Before the Suez invasion, Anthony Eden likewise found himself beset with a doubting Attorney-General, a doubting defence minister and a doubting Foreign Office legal team. Most vociferous doubters were the Americans, demanding that Britain defer to the authority of the UN (those were the days). Eden duly turned to his more pliable Lord Chancellor for legal advice, and to an agreeable Oxford don, Arthur Goodhart. When he found his intelligence advice equally unhelpful, he turned to a friendly spy in Cairo, who assured him that Nasser would fall at the first bomb.
International lawyers were overwhelmingly hostile to the Iraq invasion. There was only one ostensibly independent voice cheerleading for Downing Street, Professor Christopher Greenwood, of the LSE. Last week it was revealed that he had received more than £50,000 for his services by Lord Goldsmith, a fact never revealed in his media appearances. So much for academic independence.

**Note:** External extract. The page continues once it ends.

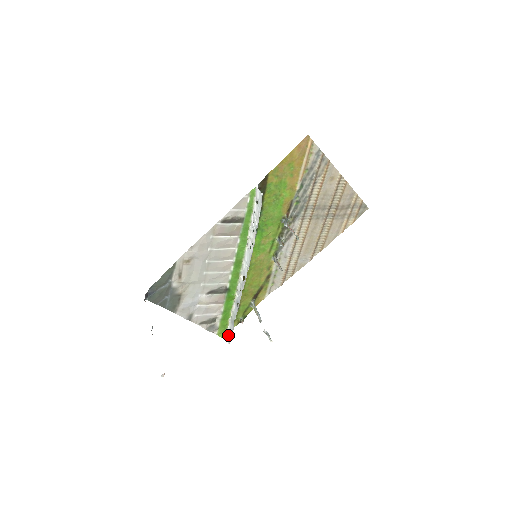
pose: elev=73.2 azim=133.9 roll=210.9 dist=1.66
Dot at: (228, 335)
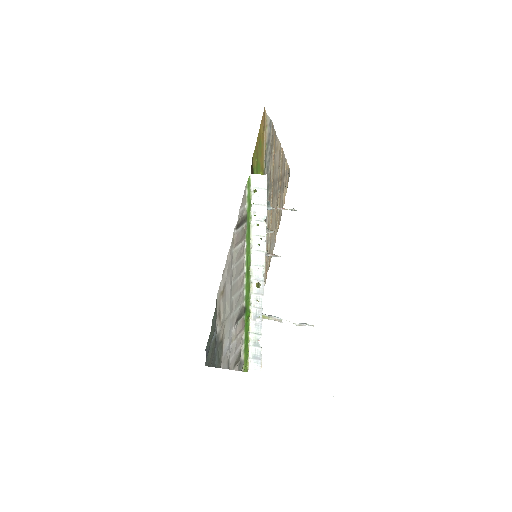
Dot at: (253, 363)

As the Hutton and Butler reports illustrated, those in the swirl (and pay) of government are bound to feel its influence in time of crisis. The Blair administration is highly political. It is not a place where independence of thought and advice is likely to shine. But then the same was said of the Thatcher Government. As the Suez parallel shows, any prime minister who has decided to go to war craves obedience.
Mr Blair decided to invade Iraq alongside America back in 2002, though he always denied it. He must have known he had dodgy intelligence and dodgy law. Yet he needed loyalty, like Lord Melbourne, the more desperately “when I am in the wrong”. Lord Goldsmith was there to follow him even into the murkiest depths of international jurisprudence.
The first duty of a public official may be “to tell truth to power”, but the second is loyalty. The Butler report accused Mr Blair of polluting the first duty with the second. Scientific independence failed when he capitulated to the beef producers during foot-and-mouth. Intelligence independence failed when Downing Street needed an “imminent threat” from Saddam. Legal independence failed on the morning of March 17, 2003. In each case loyalty took precedence over professional integrity.
Robust, independent, professional advice has always been crucial to sound administration. This is no longer the British way. Professionalism is corrupted by politics and as a result ministers use the media as their sounding board. But it is hard to blame the present Attorney-General for this. He is a monkey, not the organ-grinder.